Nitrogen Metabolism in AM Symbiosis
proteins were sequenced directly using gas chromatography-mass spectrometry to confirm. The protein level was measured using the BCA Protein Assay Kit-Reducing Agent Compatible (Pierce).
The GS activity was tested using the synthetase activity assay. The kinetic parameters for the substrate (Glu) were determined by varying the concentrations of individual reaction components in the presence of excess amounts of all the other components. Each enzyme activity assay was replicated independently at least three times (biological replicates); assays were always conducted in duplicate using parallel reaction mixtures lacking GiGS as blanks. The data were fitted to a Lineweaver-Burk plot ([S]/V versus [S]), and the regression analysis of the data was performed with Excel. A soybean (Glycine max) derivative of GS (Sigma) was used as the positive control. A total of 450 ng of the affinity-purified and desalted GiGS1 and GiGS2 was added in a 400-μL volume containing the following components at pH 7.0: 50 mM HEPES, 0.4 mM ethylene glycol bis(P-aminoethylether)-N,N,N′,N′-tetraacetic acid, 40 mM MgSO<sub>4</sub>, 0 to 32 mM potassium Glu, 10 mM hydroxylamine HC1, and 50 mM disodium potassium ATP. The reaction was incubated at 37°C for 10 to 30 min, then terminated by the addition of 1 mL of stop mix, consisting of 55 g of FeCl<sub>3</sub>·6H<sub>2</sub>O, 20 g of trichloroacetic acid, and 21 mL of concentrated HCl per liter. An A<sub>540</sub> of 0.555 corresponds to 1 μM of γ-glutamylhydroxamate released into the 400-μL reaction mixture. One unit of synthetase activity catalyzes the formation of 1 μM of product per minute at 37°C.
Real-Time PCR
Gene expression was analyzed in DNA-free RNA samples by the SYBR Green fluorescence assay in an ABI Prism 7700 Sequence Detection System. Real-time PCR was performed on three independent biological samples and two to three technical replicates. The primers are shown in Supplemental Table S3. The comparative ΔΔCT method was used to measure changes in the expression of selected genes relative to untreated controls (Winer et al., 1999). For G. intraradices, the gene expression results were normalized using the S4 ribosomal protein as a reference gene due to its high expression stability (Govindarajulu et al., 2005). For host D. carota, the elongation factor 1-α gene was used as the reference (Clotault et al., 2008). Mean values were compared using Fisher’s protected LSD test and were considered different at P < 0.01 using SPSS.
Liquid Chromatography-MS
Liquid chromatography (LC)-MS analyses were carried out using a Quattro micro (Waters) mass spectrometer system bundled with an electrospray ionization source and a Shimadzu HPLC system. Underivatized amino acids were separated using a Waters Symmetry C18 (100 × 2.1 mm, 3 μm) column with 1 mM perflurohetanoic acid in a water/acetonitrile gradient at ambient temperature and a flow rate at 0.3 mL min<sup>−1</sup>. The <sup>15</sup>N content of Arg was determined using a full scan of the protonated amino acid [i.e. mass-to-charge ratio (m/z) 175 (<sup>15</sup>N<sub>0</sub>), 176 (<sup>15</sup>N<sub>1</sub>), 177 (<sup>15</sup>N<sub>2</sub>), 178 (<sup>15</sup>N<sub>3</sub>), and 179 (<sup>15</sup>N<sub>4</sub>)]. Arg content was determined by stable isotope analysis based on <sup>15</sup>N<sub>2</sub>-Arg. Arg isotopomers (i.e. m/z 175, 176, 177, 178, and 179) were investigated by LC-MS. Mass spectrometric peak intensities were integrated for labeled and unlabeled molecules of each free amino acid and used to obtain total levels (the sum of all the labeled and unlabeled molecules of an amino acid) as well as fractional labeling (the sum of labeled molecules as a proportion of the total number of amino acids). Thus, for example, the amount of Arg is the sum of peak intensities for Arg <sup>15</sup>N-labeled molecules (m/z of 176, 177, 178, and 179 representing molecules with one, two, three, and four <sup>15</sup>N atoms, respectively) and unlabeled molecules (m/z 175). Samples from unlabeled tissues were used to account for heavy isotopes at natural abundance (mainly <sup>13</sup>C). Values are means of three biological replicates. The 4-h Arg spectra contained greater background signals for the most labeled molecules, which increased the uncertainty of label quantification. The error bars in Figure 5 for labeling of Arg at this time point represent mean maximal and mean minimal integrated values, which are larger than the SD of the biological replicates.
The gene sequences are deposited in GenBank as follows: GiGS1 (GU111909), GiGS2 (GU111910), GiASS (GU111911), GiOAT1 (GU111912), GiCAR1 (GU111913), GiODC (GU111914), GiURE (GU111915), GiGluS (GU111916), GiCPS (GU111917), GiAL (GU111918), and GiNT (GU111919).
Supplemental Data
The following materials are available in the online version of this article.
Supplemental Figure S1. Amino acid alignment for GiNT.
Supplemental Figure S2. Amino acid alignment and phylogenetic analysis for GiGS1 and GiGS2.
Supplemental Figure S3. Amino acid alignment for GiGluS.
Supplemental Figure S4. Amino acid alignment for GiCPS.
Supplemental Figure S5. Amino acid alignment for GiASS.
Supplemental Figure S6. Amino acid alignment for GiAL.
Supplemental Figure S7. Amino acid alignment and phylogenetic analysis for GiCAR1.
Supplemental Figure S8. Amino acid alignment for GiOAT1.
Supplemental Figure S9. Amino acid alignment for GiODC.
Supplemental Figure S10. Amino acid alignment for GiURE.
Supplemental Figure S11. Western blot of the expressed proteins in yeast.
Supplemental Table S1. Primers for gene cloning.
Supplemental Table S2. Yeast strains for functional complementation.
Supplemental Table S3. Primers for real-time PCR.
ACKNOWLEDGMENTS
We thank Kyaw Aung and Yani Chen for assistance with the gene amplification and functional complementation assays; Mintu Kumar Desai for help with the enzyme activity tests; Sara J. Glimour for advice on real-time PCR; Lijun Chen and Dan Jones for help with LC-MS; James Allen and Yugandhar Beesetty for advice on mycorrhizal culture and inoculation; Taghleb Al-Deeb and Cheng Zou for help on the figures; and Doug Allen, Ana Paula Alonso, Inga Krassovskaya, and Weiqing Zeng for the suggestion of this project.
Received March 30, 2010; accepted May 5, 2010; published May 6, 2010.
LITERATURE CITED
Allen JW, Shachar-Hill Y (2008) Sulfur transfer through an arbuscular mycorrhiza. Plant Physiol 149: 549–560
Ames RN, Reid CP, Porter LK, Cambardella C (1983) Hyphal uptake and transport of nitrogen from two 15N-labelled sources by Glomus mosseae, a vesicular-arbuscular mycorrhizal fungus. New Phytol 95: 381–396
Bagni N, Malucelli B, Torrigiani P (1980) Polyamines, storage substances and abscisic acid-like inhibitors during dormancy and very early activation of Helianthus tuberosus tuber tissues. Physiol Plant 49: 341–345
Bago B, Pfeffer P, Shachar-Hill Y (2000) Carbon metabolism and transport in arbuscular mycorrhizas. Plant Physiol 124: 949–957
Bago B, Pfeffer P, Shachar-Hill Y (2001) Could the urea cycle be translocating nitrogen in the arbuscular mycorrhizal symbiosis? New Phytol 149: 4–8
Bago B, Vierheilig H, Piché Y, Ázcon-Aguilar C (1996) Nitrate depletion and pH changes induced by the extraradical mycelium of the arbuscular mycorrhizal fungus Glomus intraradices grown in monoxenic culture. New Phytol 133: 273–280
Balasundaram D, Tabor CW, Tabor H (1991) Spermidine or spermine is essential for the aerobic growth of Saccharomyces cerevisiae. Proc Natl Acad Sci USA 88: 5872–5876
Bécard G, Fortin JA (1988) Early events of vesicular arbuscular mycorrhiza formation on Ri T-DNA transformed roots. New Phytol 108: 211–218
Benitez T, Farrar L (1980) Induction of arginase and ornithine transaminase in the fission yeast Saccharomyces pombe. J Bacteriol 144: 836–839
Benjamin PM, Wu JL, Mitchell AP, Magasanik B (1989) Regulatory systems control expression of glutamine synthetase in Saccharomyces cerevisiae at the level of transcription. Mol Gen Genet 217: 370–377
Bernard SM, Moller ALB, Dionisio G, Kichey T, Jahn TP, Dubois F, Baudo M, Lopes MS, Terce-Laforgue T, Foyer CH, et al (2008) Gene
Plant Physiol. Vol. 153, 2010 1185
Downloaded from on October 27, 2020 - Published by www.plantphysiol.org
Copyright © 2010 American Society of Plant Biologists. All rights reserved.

•••••

§ **What to work on**
Everything above from the line containing "The gene sequences" down to the line containing "Supplemental Figure S1." should be copied exactly, both end lines included, and nothing else.

§ **Response**
The gene sequences are deposited in GenBank as follows: GiGS1 (GU111909), GiGS2 (GU111910), GiASS (GU111911), GiOAT1 (GU111912), GiCAR1 (GU111913), GiODC (GU111914), GiURE (GU111915), GiGluS (GU111916), GiCPS (GU111917), GiAL (GU111918), and GiNT (GU111919).
Supplemental Data
The following materials are available in the online version of this article.
Supplemental Figure S1. Amino acid alignment for GiNT.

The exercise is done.